|This article was originally published by JUF News|
Recent evidence from the field of neuroscience sheds new light on the Torah’s teachings about power and empathy. A story featured on National Public Radio entitled, “When Power Goes To Your Head, It May Shut Out Your Heart,” describes research conducted by experts at Wilfrid Laurier University in Ontario, Canada on the ability of people to be empathic. Though the science is far more complicated than I am able to comprehend fully or evaluate critically, there appears to be evidence to suggest that empathy, that is the ability to put oneself in the place of another, is inversely related to the holding of power. To quote directly from the report, “Power fundamentally changes how the brain operates … feeling powerless boosted” people’s ability to empathize. And conversely “when people felt power, they … have more trouble getting inside another person’s head … power diminishes all varieties of empathy.” (npr.org)
The connection between powerlessness and empathy represents an underlying premise for much of the Torah’s ethical worldview. On four separate occasions, the Torah commands kindness to the stranger and each time the rationale for doing so is linked to the Israelite enslavement in Egypt. Consider but two examples:
- You shall not oppress a stranger, for you know the feelings of the stranger, having yourselves been strangers in the land of Egypt (Ex. 23:9).
- You must befriend the stranger, for you were strangers in the land of Egypt (Deut. 10:19).
It is significant that these injunctions appear in the narrative after the Israelites are freed from slavery; at precisely the time they might begin to exercise power of their own. According to the Torah’s calculus, powerlessness sensitizes us to the plights of others; it heightens our ability to feel compassion. The lack of power (i.e. slavery) is a humbling experience. And with humility comes a greater willingness to feel for those who also lack power (in this case, the stranger).
But as the scientific research has now established, the acquisition of power changes us. Powerful people have a difficult time relating to the needs and experiences of others. Sometimes the disconnection is based on economic factors. As power is frequently linked to affluence, individuals with money are often unable to put themselves in the position of those who struggle to make ends meet. This matter, however, is not limited to economics. Supervisors cannot relate to their direct reports. The famous and accomplished forget the challenges faced by ones just starting out. Individuals accustomed to getting their way find it difficult to understand the needs of others who strive to be taken seriously. The point is not that powerful people are evil, or that they lack a moral compass. But the acquisition and retention of power diminishes our ability to be empathic.

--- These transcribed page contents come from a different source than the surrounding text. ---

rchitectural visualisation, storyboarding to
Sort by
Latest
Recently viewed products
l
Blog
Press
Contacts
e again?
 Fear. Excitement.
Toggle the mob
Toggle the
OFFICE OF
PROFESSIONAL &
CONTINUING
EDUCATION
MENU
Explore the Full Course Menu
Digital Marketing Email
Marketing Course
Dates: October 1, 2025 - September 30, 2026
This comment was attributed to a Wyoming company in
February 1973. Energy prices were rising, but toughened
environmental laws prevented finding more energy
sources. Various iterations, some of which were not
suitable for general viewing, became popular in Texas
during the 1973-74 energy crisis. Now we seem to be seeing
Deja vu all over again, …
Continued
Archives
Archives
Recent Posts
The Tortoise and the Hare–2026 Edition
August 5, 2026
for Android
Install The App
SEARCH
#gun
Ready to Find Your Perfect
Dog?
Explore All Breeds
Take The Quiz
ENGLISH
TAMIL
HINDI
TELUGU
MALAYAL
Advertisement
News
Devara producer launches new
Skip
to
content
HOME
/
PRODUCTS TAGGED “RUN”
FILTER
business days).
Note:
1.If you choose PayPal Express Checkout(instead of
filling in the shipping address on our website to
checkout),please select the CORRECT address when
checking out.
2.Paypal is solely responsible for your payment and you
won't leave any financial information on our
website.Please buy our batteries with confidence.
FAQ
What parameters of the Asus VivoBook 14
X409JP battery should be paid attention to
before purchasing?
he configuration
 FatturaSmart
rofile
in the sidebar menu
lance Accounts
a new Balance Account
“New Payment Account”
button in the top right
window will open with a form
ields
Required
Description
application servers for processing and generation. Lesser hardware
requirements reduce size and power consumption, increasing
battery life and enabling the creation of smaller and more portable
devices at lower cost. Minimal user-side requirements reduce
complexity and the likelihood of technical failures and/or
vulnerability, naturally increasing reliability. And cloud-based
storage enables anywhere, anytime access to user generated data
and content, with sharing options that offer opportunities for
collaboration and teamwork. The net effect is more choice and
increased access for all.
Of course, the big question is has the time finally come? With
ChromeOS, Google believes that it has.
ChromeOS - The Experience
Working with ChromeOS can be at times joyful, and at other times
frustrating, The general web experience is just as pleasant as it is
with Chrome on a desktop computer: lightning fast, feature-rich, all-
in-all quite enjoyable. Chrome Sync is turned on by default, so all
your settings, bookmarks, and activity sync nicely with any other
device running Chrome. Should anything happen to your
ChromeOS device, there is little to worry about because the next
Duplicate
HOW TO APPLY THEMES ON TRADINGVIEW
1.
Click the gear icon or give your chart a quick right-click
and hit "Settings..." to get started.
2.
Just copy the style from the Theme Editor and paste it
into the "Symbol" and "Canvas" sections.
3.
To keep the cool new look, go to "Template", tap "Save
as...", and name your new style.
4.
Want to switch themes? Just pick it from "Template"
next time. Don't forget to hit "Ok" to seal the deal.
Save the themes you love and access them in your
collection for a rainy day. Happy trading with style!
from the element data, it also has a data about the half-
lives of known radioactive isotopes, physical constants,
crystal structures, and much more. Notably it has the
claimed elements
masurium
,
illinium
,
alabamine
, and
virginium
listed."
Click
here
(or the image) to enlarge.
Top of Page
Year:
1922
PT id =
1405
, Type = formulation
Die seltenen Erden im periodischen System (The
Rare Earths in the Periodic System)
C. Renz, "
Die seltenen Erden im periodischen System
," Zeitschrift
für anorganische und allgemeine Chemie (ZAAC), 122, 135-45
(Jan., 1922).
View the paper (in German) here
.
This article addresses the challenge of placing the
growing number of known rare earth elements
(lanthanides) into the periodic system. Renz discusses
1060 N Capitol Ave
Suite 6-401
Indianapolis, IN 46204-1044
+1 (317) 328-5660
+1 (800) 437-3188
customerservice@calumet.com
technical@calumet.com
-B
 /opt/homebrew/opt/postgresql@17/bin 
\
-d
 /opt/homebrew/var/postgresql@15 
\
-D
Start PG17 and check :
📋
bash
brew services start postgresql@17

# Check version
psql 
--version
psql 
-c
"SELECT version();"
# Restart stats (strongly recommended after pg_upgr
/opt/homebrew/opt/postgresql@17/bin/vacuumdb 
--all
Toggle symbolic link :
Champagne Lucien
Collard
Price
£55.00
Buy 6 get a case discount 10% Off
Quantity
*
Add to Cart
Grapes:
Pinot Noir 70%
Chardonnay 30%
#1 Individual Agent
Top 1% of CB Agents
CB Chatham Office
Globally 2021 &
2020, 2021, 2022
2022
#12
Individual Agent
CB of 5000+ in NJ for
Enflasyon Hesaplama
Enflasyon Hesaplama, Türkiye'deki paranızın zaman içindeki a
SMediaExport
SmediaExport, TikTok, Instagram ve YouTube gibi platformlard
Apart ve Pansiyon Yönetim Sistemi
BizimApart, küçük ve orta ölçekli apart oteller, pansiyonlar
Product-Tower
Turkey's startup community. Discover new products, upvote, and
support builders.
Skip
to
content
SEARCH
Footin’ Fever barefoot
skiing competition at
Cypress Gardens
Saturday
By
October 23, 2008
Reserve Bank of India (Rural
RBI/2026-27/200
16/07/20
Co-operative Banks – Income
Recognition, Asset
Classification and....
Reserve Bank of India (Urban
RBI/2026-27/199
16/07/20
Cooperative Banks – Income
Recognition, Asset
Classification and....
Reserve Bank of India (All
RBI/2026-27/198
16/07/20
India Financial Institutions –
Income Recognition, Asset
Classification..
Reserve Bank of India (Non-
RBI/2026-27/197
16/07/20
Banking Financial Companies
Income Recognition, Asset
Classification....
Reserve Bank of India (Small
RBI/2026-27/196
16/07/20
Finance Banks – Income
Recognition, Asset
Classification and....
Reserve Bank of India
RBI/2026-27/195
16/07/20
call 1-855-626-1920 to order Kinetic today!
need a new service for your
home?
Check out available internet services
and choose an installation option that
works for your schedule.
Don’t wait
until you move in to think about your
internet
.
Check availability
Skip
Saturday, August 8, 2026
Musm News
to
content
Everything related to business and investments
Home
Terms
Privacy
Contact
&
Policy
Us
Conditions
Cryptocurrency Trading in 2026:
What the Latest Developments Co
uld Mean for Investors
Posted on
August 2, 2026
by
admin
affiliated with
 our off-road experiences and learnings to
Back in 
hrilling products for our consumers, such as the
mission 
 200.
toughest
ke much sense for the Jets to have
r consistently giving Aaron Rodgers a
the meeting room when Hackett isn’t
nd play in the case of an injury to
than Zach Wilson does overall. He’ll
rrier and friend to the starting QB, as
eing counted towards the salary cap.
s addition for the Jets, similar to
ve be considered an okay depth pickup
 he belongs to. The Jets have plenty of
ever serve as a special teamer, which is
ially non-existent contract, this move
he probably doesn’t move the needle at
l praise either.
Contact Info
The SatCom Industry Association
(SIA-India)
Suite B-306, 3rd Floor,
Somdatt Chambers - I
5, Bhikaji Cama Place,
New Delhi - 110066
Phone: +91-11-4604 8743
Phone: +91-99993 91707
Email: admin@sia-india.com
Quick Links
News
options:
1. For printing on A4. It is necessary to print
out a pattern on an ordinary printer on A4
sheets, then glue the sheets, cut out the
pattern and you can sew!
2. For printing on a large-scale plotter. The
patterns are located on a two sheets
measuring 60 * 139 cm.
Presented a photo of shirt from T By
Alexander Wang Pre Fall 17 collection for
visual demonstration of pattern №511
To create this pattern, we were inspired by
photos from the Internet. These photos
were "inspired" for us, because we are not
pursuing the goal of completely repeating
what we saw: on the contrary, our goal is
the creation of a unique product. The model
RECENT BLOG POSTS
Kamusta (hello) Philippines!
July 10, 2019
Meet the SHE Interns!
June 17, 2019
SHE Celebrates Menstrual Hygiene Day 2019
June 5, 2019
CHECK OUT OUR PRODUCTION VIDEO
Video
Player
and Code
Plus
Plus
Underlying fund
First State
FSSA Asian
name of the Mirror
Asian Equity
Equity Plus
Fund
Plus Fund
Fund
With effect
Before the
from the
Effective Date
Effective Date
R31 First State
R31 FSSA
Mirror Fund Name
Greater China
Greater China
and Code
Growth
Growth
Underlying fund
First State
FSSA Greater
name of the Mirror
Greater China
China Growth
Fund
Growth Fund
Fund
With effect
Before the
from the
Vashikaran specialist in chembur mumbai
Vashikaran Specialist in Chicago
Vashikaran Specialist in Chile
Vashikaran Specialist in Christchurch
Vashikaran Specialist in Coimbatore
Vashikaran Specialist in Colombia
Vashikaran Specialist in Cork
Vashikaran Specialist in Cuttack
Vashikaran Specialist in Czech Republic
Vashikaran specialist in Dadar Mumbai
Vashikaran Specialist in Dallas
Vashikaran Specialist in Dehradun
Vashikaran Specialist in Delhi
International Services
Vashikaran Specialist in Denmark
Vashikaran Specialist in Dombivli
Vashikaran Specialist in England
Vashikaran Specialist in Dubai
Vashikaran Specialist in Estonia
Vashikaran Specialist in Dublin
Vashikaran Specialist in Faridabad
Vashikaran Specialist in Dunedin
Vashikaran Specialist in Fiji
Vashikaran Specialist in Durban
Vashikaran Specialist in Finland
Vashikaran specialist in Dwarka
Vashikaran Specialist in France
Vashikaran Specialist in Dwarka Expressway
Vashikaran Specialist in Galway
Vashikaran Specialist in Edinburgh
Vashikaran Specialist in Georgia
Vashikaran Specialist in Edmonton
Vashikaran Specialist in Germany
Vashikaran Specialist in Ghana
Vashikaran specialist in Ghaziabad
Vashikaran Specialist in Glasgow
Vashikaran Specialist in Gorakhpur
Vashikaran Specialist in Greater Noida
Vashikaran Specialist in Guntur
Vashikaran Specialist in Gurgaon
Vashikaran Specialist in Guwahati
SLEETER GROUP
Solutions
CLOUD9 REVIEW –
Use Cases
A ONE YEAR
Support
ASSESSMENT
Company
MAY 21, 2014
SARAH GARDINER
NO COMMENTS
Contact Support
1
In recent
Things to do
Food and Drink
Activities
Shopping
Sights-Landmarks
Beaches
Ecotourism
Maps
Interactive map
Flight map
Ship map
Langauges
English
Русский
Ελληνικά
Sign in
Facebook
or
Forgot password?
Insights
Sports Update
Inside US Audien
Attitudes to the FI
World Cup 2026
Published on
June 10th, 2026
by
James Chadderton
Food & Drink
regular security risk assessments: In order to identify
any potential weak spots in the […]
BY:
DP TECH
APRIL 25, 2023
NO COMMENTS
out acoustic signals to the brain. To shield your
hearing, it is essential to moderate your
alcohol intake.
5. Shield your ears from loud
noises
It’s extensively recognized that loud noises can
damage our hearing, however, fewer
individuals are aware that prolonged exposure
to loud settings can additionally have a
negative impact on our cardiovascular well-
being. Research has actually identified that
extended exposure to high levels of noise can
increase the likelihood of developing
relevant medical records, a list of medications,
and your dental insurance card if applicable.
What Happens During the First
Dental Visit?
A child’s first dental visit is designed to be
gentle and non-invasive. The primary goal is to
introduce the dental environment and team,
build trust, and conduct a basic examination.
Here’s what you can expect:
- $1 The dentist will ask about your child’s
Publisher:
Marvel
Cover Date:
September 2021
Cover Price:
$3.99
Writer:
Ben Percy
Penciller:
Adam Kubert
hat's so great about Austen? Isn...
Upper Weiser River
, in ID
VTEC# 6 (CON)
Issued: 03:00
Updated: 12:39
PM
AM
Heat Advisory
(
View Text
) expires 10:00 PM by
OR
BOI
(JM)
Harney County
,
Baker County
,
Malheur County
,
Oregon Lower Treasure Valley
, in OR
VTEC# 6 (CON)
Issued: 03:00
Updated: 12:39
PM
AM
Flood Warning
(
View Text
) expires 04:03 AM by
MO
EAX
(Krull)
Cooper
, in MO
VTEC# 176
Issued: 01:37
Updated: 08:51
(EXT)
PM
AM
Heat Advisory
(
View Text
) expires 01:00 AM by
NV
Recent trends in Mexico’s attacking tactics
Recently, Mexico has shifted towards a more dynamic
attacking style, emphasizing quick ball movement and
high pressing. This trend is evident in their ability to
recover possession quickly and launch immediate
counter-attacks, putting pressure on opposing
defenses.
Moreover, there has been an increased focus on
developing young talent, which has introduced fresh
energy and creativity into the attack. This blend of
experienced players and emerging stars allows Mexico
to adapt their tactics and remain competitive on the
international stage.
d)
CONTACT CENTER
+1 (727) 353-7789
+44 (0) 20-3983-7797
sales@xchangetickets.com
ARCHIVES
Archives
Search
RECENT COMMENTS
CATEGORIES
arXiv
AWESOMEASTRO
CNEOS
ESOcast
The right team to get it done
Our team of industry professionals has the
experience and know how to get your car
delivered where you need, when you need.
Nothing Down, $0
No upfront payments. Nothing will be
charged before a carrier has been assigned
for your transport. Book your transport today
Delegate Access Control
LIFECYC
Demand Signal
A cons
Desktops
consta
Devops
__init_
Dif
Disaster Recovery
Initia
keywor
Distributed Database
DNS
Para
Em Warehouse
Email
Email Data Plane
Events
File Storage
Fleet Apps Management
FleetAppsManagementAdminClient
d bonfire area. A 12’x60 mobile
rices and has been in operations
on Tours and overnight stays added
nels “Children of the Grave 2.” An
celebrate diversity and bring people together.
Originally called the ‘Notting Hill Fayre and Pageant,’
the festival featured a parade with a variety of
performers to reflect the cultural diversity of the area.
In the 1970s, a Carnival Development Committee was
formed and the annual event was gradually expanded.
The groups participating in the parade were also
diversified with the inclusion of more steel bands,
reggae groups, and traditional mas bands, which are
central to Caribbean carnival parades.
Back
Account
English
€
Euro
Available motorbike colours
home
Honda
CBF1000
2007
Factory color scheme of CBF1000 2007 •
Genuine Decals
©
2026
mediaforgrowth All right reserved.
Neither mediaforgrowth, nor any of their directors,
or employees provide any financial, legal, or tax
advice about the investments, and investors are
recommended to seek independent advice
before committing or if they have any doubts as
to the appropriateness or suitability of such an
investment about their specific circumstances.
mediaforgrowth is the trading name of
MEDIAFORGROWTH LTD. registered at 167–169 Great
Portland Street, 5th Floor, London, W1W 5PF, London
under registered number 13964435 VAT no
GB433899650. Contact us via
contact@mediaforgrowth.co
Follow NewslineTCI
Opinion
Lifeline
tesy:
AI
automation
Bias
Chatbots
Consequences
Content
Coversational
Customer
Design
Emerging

At its worst this means that people with power, as I suggested in a prior posting, are predisposed to abuse the perks that accompany their position. We who lead, therefore, are duty bound to reflect seriously upon ways in which we may be more susceptible to abusing our office than if we held a different post.
Reflection, however, while necessary, is hardly sufficient. The task at hand is to create systemic protections designed to assure that such abuses are mitigated. If empathy is a natural casualty of power, then those in power must be taught to compensate for their own proclivities. According to a social psychologist at UC Berkeley, Dacher Keltner, who studied the findings from Wilfrid Laurier, this can, in fact, be done. An emerging field of research, he says, suggests that, “powerful people who begin to forget their subordinates can be coached back to their compassionate selves.”
The Torah’s approach to this issue is instructive. The book of Deuteronomy imposes a series of restrictions on the king, including the number of wives he may have and the amount of gold and silver he is eligible to amass. This section of the Torah concludes with the following, “When he is seated on his royal throne, he shall have a copy of this teaching (Torah) written for him … Let it remain with him and let him read in it all his life … Thus he will not act haughtily toward his fellows… (Deut. 17:18-20).” The text recognizes that at the apogee of power the king is least likely to be empathic. For this reason, it requires him to self-correct and to engage in behavior (“read in it daily”) designed specifically to facilitate an increased sense of compassion and understanding.
The importance of this new neuroscience research is that it affirms what ethicists have long believed to be true. Now that this link between power and low levels of empathy has been documented, each of us who holds power, whether in the office, in our communal organizations, or elsewhere must work hard to pursue appropriate counterbalances.